I know people have, in the past, made multiplayer hacks for Mario 64, as well as Jet Force Gemini, Banjo Tooie, and Ocarina of Time.  Does anyone have any knowledge as to how in depth this kind of ROM hacking is?  I am proficient at programming, and even if it was severely hacked together, I would love to make a ROM hack (or emulator plugin) to allow for two player coop of Donkey Kong 64 and Banjo Kazooie.  I have a friend that never owned an N64 and recently he agreed to play through them with me if I could find/make a mod that would allow us to play through them together.  I don't expect it to be easy, but surely there's some info out there, at least on where I should start?


----------



## Deleted User (May 3, 2015)

Mario 64's co-op was a scrapped beta feature so I'm not sure you could do it with those two unless they had co-op beta.

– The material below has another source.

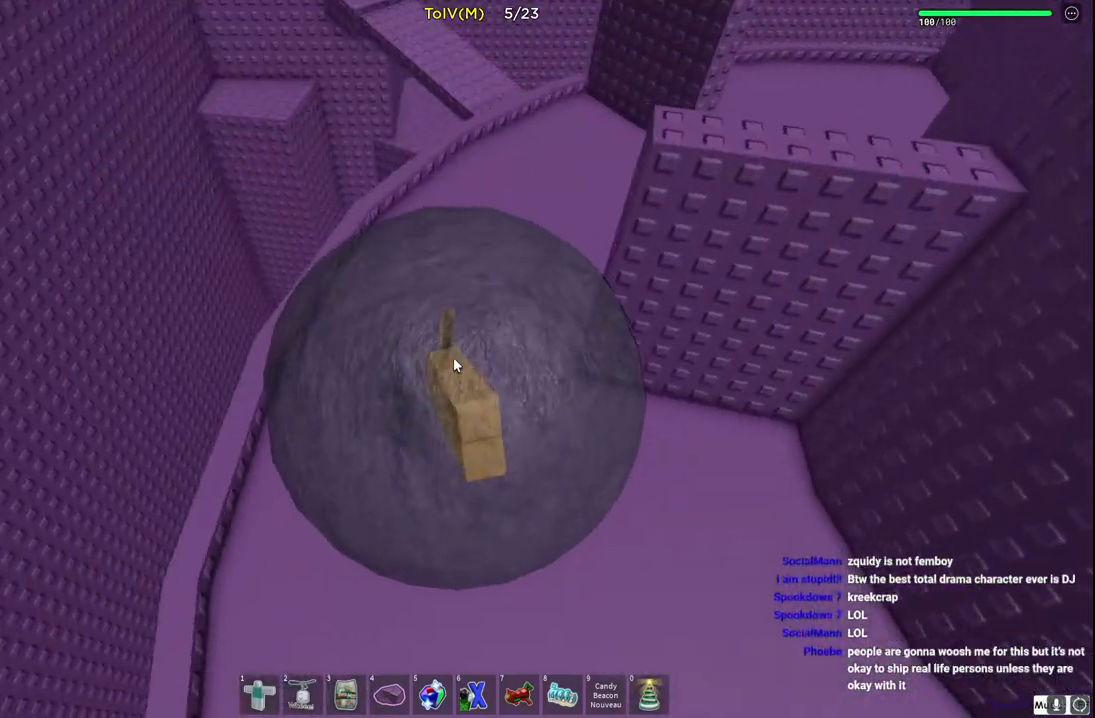
{"keys": ["d", "w"], "events": [[117, "d", "down"]]}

If you're interested in hacking other N64 games I'm offering $10 USD to whomever restores the maximum fight distance in the English version of Beast Wars Transmetals to match the Japanese version.


----------



## FAST6191 (May 3, 2015)

Missed this the first time around.

Anyway yeah scrapped features is usually the main source of such things. Shortly followed by abusing multiplayer modes or areas with some kind of co-op you can twist to the rest of the game.

The main problem you will run into, other than gameplay being balanced for fewer players, is lack of resources on the host system. Watch through a series like  and see what the devs were doing for N64 games (lots of streaming and working around system limitations being the main thing to take away from it).

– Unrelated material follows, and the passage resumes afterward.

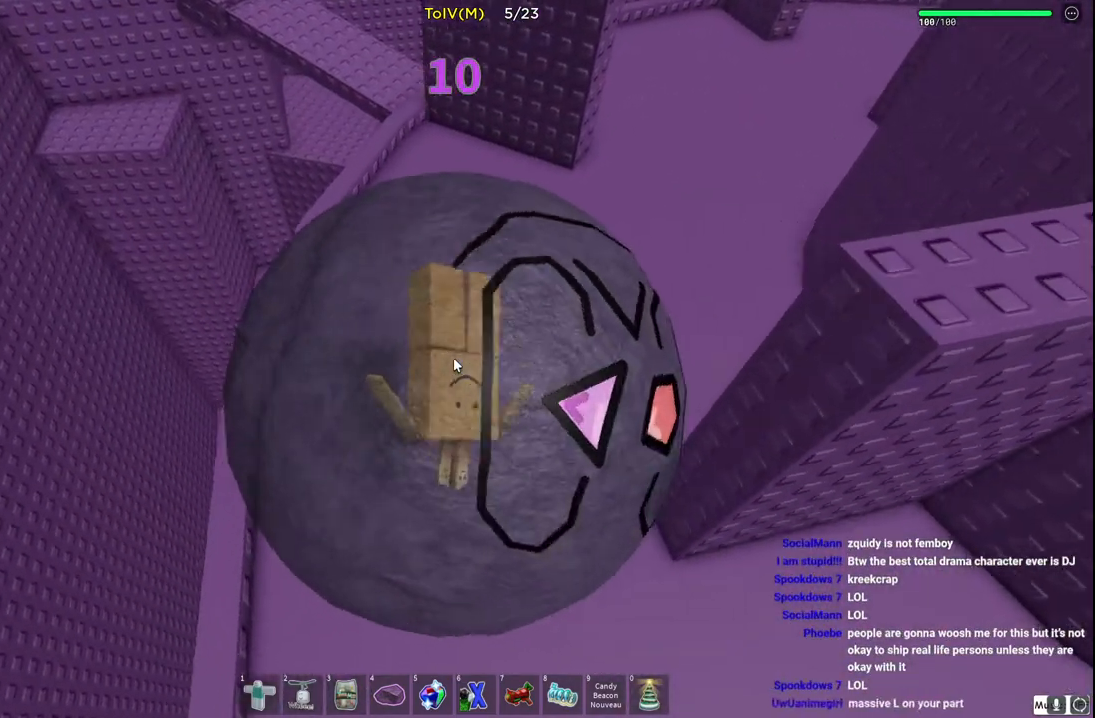
{"keys": ["d", "w"], "events": []}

Anyway your main character has a position in the world map and a render point. You then get to make a NPC or something with a separate control but rather than AI you get to take input from the controller and also render it to a spit screen type setup.

Personally I would sooner make some kind of multiplayer emulator setup rather than do it on hardware. Have a host emulator that holds NPC and player data, transmit that to a client emulator and have it render things accordingly and also have the client emulator sub in for the NPC AI. The concept has been seen in several things, including the SNES modem/xband stuff.

This is not an easy type of hack.


----------



## Deleted User (May 3, 2015)

I wonder if there is a Star Fox 64 co-op hack. For some reason I used to remember there being a co-op mode but when I got it on VC in around 2007/2008 I couldn't find one. It could work by having player 2 a short distance behind player 1 in the rail shooter parts.



FAST6191 said:


> Missed this the first time around.
> 
> Anyway yeah scrapped features is usually the main source of such things. Shortly followed by abusing multiplayer modes or areas with some kind of co-op you can twist to the rest of the game.
> 
> ...



Reminds me of counter-op mode from Perfect Dark where player 2 controls the enemy NPCs


----------



## furrysalamander (May 3, 2015)

What about two separate emulators that had a program/ plugin that shared world info and player position to render an extra model?


----------



## FAST6191 (May 3, 2015)

That would probably be the easier of the options.

You would probably still have to fiddle with AI logic (home in on player character means the secondary character would not get troubled so much), the game difficulty (expose the boss' weak spot becomes easier if you can sit opposite each other), possibly something with actions/projectile weapons (both rendering if the projectiles are visible and internal logic if the game uses some kind of vector meeting calculations) and possibly some rendering issues if things are only rendered in the vicinity of the player character and the other human wants to go to the other end of the map.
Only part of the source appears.